Gerald Barry Piano Concerto (2012)
When it was co-commissioned by the Bayerischer Rundfunk and City of Birmingham Symphony Orchestra in 2012, Barry’s piano concerto was his first work to bear the title ‘concerto’. In anyone else’s hands the genre might have led to certain expectations: virtuosity, showmanship and lyrical splendour, perhaps. But Barry is not known for following convention and, true to form, his piano concerto is not a conventional concerto. There are the wind machines, for a start. Two giant wind machines—the kind you might find on a film set—that make up two thirds of the percussion section and which, apparently, require amplification to reach the deafening clamour that Barry’s music demands. Then there is the work’s form which, defying tradition once more, rejects the idea of a multi-movement work in favour of one giant, sprawling movement: no gaps, no delineations, no cadenzas. Neither is it even really a concerto in Barry’s mind; for him, the work is more akin to a ‘play or opera’.

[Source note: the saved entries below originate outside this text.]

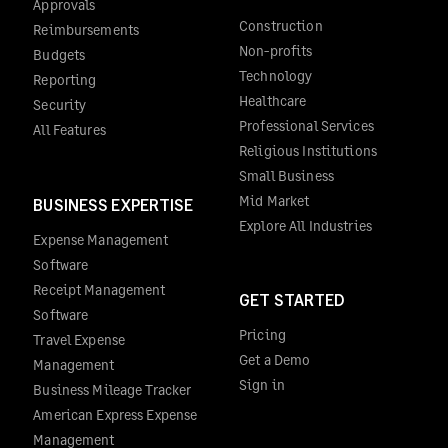
Approvals
Construction
Reimbursements
Non-profits
Budgets
Technology
Reporting
Healthcare
Security
Professional Services
All Features
Religious Institutions
Small Business
Mid Market
BUSINESS EXPERTISE
Explore All Industries
Expense Management
Software
Receipt Management
GET STARTED
Software
Pricing
Travel Expense
Get a Demo
Management
Sign in
Business Mileage Tracker
American Express Expense
Management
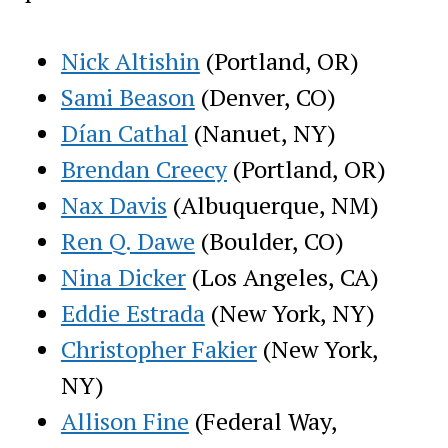
Nick Altishin
(Portland, OR)
Sami Beason
(Denver, CO)
Dían Cathal
(Nanuet, NY)
Brendan Creecy
(Portland, OR)
Nax Davis
(Albuquerque, NM)
Ren Q. Dawe
(Boulder, CO)
Nina Dicker
(Los Angeles, CA)
Eddie Estrada
(New York, NY)
Christopher Fakier
(New York,
NY)
Allison Fine
(Federal Way,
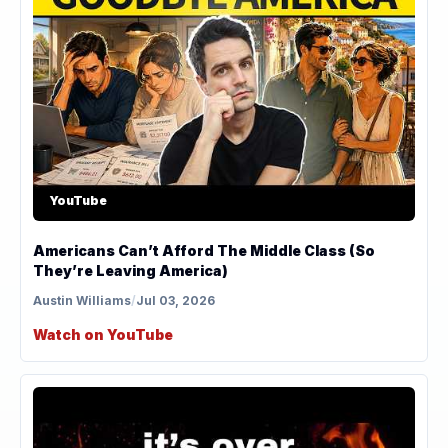
YouTube
Americans Can’t Afford The Middle Class (So
They’re Leaving America)
Austin Williams
/
Jul 03, 2026
Watch on YouTube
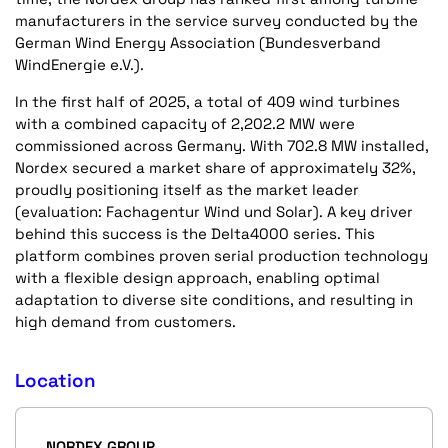
manufacturers in the service survey conducted by the
German Wind Energy Association (Bundesverband
WindEnergie e.V.).
In the first half of 2025, a total of 409 wind turbines
with a combined capacity of 2,202.2 MW were
commissioned across Germany. With 702.8 MW installed,
Nordex secured a market share of approximately 32%,
proudly positioning itself as the market leader
(evaluation: Fachagentur Wind und Solar). A key driver
behind this success is the Delta4000 series. This
platform combines proven serial production technology
with a flexible design approach, enabling optimal
adaptation to diverse site conditions, and resulting in
high demand from customers.
Location
NORDEX GROUP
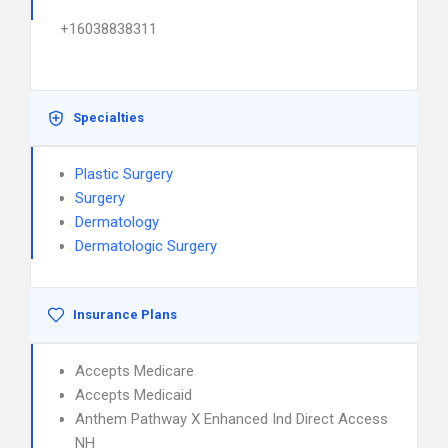
+16038838311
Specialties
Plastic Surgery
Surgery
Dermatology
Dermatologic Surgery
Insurance Plans
Accepts Medicare
Accepts Medicaid
Anthem Pathway X Enhanced Ind Direct Access
NH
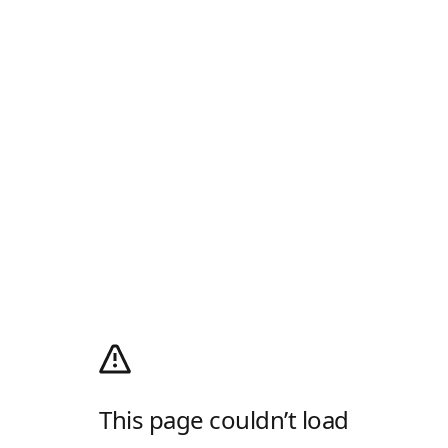
This page couldn’t load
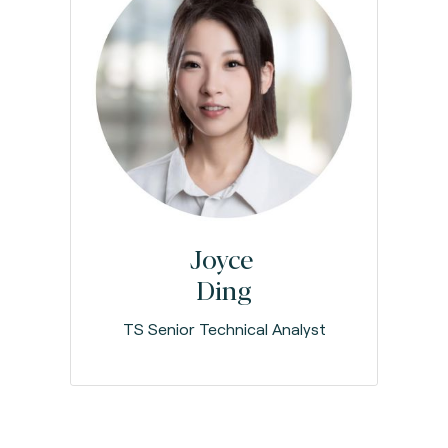
Joyce
Ding
TS Senior Technical Analyst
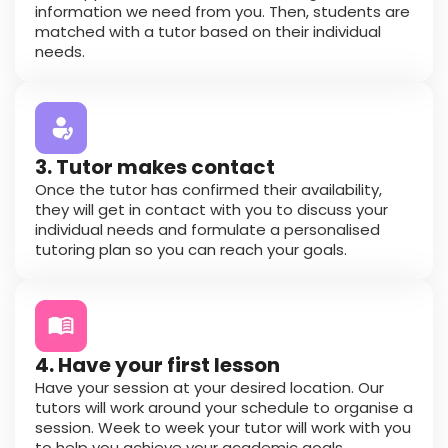
information we need from you. Then, students are
matched with a tutor based on their individual
needs.
3. Tutor makes contact
Once the tutor has confirmed their availability,
they will get in contact with you to discuss your
individual needs and formulate a personalised
tutoring plan so you can reach your goals.
4. Have your first lesson
Have your session at your desired location. Our
tutors will work around your schedule to organise a
session. Week to week your tutor will work with you
to help you achieve your academic goals.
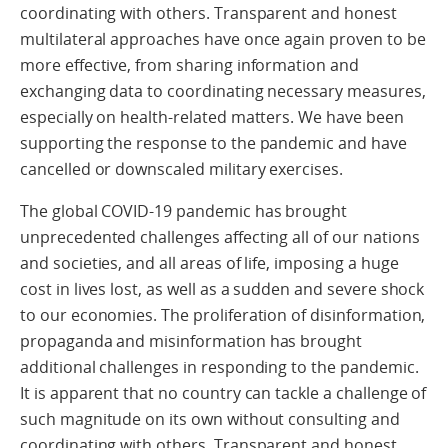
coordinating with others. Transparent and honest
multilateral approaches have once again proven to be
more effective, from sharing information and
exchanging data to coordinating necessary measures,
especially on health-related matters. We have been
supporting the response to the pandemic and have
cancelled or downscaled military exercises.
The global COVID-19 pandemic has brought
unprecedented challenges affecting all of our nations
and societies, and all areas of life, imposing a huge
cost in lives lost, as well as a sudden and severe shock
to our economies. The proliferation of disinformation,
propaganda and misinformation has brought
additional challenges in responding to the pandemic.
It is apparent that no country can tackle a challenge of
such magnitude on its own without consulting and
coordinating with others. Transparent and honest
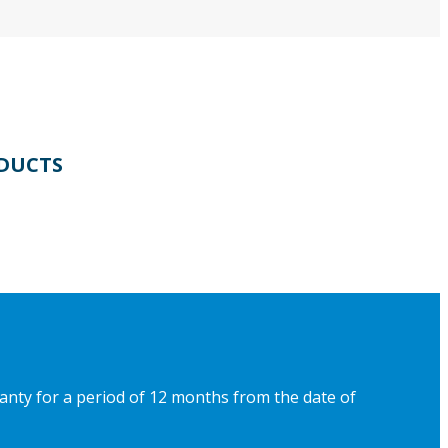
DUCTS
ranty for a period of 12 months from the date of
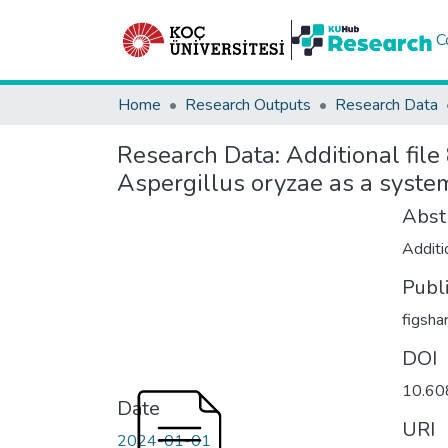
C
Home
Research Outputs
Research Data
Research Data:
Additional file
Aspergillus oryzae as a syste
Abst
Additio
Publ
figsha
DOI
10.60
Date
URI
2024-01-01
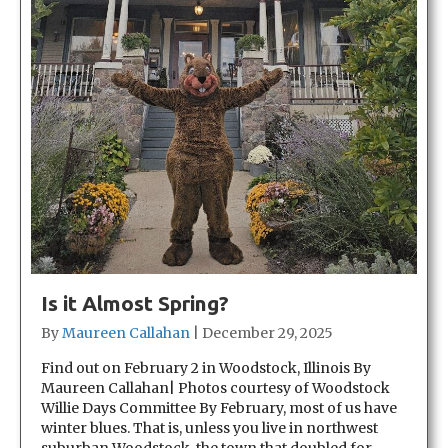
Is it Almost Spring?
By
Maureen Callahan
|
December 29, 2025
Find out on February 2 in Woodstock, Illinois By
Maureen Callahan| Photos courtesy of Woodstock
Willie Days Committee By February, most of us have
winter blues. That is, unless you live in northwest
suburban Woodstock, the town that doubled for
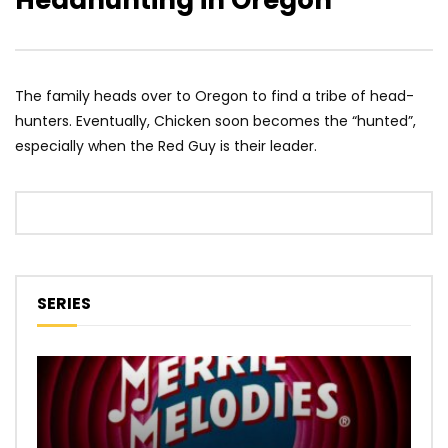
Headhunting in Oregon
The family heads over to Oregon to find a tribe of head-
hunters. Eventually, Chicken soon becomes the “hunted”,
especially when the Red Guy is their leader.
SERIES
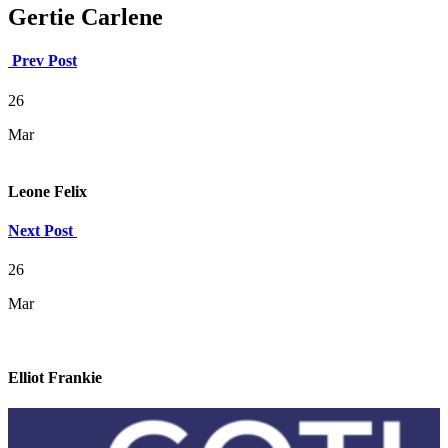
Gertie Carlene
Prev Post
26
Mar
Leone Felix
Next Post
26
Mar
Elliot Frankie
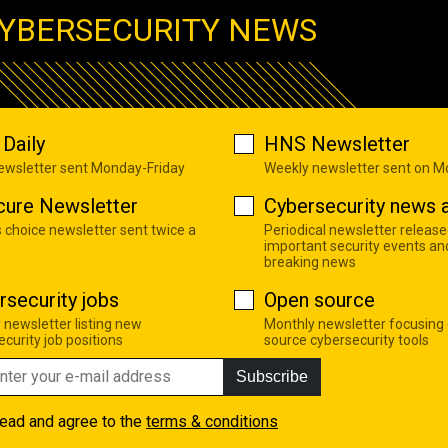
YBERSECURITY NEWS
Daily
HNS Newsletter
newsletter sent Monday-Friday
Weekly newsletter sent on 
cure Newsletter
Cybersecurity news a
s choice newsletter sent twice a
Periodical newsletter release
important security events an
breaking news
rsecurity jobs
Open source
 newsletter listing new
Monthly newsletter focusing
curity job positions
source cybersecurity tools
Subscribe
read and agree to the
terms & conditions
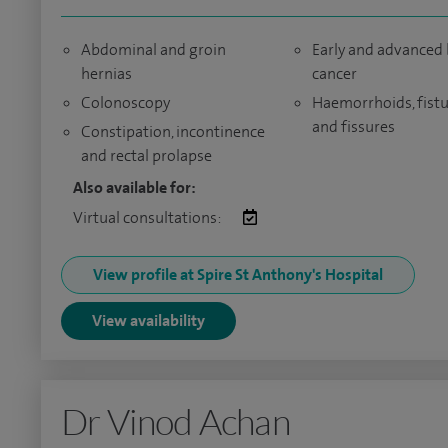
Abdominal and groin
Early and advanced
hernias
cancer
Colonoscopy
Haemorrhoids, fistu
and fissures
Constipation, incontinence
and rectal prolapse
Also available for:
Virtual consultations:
View profile at Spire St Anthony's Hospital
View availability
Dr Vinod Achan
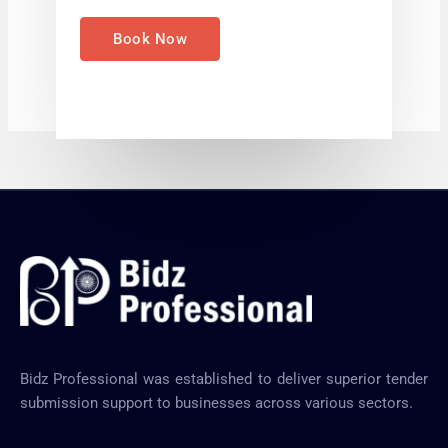
e
*
Book Now
Bidz Professional was established to deliver superior tender
submission support to businesses across various sectors.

If it is a piece of theatre, rather than a concerto, than there are only really two characters here: soloist and orchestra. In that sense, at least, the work has its roots in tradition. But this is not a concerto cast in black and white. Rather, Barry offers up a recourse to the antiphonal exchanges of the Baroque concerto, refracted and reinterpreted through his own unforgiving and rather brutalist lens. There is plenty of colour here but instead of the sweeping brushstrokes of romanticism, the lines blurred and muddied, Barry gives us an unforgiving cubist landscape, clean-cut and unwavering. And rather than establishing itself as a three-dimensional web of support around the soloist, the orchestra posits itself as the opposition. Throughout the whole concerto, the two barely play together at all. Instead, as in so much of Barry’s music, the score is carved into blocks, the soloist and orchestra butting up against one another in bold vertical lines. It is a conversation, but an abrasive one, the piano interjecting dense chromatic clusters in each of the orchestra’s rests, the orchestra responding with terse, unrelenting insistence. As all arguments must, this one reaches a crisis point too, with orchestra and soloist (and an orchestral piano, too, just for good measure) coming together for a cacophonous ‘Storm’ episode towards the concerto’s end. It is a blistering moment, over almost as quickly as it began, the full force of the orchestra unleashed and then spent, the conflict seemingly still unresolved.